Halle, who also has a pad in the Hollywood hills, said: “I became so involved with my children in a whole new way. I became a homeschool teacher and we had to find things to do within the house. Our creativity went to a higher level.
“We became closer as a family. My children found ways to start getting along because they had to actually talk to each other. They were friends.”
Halle has spent her 30-year career convincing people she is more than a pretty face.
Now dating musician Van Hunt, 51, she revealed: “The truth is I long for someone to come up and say, ‘You’re talented’, or ‘You’re a good mother’. But I always just get people commenting on my looks.
“I have tried to fight through that and prove myself. But at 55 I’m tired of trying to fight all the time.”
She won the Best Actress Oscar in 2002 for her role in hard-hitting drama Monster’s Ball, making her the first black woman ever to lift the gong. But after her major win she says “no scripts came in”.
Chatting with fellow actors Jason Bateman, Will Arnett and Sean Hayes on their SmartLess Podcast, Halle said: “I thought, ‘This is the highest award of our industry, it’s going to garner me better opportunities’. But nothing changed.

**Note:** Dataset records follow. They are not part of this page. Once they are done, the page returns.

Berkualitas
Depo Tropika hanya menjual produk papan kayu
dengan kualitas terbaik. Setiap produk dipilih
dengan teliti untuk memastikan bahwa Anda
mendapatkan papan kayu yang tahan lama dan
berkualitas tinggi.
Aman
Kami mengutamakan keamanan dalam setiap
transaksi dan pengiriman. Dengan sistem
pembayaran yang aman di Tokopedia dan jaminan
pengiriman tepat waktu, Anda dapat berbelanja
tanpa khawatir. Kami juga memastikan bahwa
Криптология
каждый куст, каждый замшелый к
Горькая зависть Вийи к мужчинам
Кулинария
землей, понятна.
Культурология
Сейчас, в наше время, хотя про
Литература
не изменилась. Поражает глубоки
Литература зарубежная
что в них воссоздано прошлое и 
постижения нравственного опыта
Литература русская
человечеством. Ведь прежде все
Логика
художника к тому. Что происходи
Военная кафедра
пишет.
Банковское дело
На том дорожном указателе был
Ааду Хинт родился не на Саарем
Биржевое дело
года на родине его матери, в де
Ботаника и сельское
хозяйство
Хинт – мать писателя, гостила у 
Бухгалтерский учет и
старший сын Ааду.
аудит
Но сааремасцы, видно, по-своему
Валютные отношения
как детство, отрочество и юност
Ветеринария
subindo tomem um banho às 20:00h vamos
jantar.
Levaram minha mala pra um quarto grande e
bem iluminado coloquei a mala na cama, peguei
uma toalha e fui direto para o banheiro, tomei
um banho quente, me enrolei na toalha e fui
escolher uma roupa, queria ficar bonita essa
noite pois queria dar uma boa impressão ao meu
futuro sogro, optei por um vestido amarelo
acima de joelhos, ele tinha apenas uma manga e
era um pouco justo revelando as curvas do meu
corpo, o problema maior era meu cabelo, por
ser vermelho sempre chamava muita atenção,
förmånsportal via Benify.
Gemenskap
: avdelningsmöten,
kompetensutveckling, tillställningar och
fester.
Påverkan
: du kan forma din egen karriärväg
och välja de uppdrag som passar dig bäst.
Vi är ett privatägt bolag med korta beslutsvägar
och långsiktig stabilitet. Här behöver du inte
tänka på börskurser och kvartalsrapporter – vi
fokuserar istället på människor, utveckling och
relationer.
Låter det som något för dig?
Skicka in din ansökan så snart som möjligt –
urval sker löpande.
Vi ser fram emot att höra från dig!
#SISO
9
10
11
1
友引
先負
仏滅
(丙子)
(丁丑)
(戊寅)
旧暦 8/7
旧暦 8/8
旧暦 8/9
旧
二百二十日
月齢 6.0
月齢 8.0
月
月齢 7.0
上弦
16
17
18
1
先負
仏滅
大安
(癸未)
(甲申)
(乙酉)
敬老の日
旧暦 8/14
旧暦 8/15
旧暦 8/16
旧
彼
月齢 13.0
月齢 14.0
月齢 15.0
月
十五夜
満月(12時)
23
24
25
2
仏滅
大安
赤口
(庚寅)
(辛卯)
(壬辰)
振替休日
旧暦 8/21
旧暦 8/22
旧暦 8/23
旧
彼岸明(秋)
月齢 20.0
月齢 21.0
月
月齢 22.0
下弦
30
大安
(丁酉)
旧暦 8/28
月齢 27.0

“The script truck didn’t back up to my door. Because there was still no way for people of colour.
“So I feel like that award means different things for different people. If you ask Nicole Kidman, she might have a different reality on what that award meant for her.
“But it didn’t mean that for me. I didn’t get offered all these wonderful scripts with these great directors.”
But Halle proudly told how her milestone win had helped smash down barriers and build opportunities for the next generation of screen talent.
She said: “If you look at our evolution from 20 years ago to now, black women are everywhere.
“They’re in all kinds of roles. They’re taking roles for men and changing them into women and becoming more inclusive. I do think that moment inspired many people to think differently and to believe that anything was possible. So in that way, I feel like it mattered.
“It’s always really gratifying and satisfying. And it reminds me that I’m doing my part throughout history. We all just carry the ball as far as we can and hope the younger generation picks it up, and then go even farther. It’s what we wish for our children.
“We always want our children to be better, smarter, go farther than we could.”